Un revolver, Messieurs, plutôt qu'une ou deux pièces
Espérait-il enfin en son large chapeau.
Ce désir le rendait parfois grand, fort et beau,
Quand un monde cruel passait devant ses tresses.
Je me souviens du banc sur lequel sa parole
Passionnait nos longs soirs, nous remplissant de lait.
Tous étaient bien rentrés les enfants de l'école
Que sa bouche s'ouvrait sur diverses cahiers.
Qui pourrait oublier l'instructeur de passage ?...
Et ses haillons dorés qui pleuraient dans le vent,
Pénétrait son bureau de carton survivant
D'un camion déchargant les foudres de l'orage.
Souvent il nous revient, nous dépose son âme,
Et repars aussitôt vers son trophée glorieux.
Ne nous a-t-il point dit que les gens sont peureux
Quand ils touchent du doigt la chaleur de la flamme ?

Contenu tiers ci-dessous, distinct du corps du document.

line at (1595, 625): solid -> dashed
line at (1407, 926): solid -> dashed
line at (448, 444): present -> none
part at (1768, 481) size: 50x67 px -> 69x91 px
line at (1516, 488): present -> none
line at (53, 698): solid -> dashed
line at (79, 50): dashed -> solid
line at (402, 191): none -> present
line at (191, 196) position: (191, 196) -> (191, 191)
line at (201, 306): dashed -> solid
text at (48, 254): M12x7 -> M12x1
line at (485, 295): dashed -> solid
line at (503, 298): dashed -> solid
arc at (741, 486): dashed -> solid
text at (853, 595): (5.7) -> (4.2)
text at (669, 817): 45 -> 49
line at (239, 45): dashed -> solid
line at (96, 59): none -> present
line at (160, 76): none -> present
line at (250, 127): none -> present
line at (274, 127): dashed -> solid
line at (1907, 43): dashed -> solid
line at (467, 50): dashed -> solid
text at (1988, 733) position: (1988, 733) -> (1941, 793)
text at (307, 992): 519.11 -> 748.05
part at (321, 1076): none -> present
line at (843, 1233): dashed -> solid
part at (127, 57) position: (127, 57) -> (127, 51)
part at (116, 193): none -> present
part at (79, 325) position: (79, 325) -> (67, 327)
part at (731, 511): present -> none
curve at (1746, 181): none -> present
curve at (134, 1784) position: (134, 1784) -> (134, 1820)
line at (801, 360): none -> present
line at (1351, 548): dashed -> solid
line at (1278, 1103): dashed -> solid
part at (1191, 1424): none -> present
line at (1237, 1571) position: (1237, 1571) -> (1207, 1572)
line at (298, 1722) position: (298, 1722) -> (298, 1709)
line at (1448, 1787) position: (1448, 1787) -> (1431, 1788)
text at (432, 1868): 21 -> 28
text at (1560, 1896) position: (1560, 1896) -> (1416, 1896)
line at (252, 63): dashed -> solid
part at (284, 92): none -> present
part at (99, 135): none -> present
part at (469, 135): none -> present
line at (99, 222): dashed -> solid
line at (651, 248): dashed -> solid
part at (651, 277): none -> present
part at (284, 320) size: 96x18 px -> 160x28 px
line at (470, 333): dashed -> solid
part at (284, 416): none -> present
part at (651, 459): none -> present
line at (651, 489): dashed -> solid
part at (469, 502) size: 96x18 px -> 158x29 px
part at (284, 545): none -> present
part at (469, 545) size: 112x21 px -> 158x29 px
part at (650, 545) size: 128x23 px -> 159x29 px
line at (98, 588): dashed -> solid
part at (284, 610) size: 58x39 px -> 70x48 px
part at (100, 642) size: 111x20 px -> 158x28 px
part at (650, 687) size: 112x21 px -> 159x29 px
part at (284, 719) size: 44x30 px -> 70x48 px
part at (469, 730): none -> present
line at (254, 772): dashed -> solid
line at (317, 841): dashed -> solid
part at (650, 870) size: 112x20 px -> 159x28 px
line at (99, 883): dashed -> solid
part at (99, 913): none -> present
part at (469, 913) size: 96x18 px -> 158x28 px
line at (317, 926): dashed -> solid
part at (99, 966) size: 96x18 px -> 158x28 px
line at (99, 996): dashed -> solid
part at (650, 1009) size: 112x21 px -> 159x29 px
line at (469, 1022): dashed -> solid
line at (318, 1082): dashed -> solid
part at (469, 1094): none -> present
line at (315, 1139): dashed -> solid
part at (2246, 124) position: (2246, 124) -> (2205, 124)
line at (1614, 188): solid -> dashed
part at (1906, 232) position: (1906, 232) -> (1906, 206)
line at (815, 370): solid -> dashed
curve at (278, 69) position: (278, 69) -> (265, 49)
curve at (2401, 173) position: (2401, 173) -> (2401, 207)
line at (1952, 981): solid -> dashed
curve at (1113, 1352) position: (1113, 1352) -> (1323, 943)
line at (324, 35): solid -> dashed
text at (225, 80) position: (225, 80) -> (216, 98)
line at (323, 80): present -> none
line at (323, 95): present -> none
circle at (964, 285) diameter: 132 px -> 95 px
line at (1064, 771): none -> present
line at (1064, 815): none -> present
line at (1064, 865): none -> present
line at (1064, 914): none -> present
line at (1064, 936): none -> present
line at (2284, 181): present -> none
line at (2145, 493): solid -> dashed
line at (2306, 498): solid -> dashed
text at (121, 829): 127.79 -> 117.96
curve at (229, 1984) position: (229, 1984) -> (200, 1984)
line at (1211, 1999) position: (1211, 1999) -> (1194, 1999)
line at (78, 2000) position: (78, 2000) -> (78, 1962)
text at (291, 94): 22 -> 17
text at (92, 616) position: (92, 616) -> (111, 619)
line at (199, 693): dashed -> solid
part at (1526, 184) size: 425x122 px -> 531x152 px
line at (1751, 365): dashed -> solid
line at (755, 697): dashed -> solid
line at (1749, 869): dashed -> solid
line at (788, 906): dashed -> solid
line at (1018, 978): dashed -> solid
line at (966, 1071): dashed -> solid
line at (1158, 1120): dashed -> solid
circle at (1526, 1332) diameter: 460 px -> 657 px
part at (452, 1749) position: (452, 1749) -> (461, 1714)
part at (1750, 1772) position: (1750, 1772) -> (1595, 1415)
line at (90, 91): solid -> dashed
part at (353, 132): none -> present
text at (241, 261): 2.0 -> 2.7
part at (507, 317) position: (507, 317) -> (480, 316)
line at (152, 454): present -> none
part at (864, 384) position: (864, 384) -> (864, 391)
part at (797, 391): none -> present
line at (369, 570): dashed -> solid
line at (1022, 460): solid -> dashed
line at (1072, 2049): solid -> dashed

Ne nous a-t-il point dit qu'aussi meurent les riches ?
Que les pauvres sont rois de la reine des jours ?
Que certains comprennent, et que d'autres s'en fichent,
Que parmi eux beaucoup n'ont pas connu l'amour !
Mais nous ignorions tous qu'il fut un dramaturge
Au génie que l'on sait maintenant qu'il est mort
De trois coups de l'hiver dans les lambeaux du corps
Sous le fard de l'argent dont son oeuvre s'insurge.
Il témoigne des nuits de sa saison mortelle,
Décrivant des mendiants leur combat quotidien,
Comme il manque à Paris bien des ponts pour chacun,
Et le pain rejetté par chacune poubelle.
Tel un tableau de Maître en proie à l'incendie
Il raconte avec art la souffrance des rues,
La valeur de leurs gens, l'impossible survie,
Et ces lits de soleils qui se moquent des crues.
Maintenant les bourgeois et les aristocrates
S'arrachent les tickets qui propulsent en bas,
Emportant avec eux leur meilleur apparât,
Servir leurs relations par des habits qui flâtent.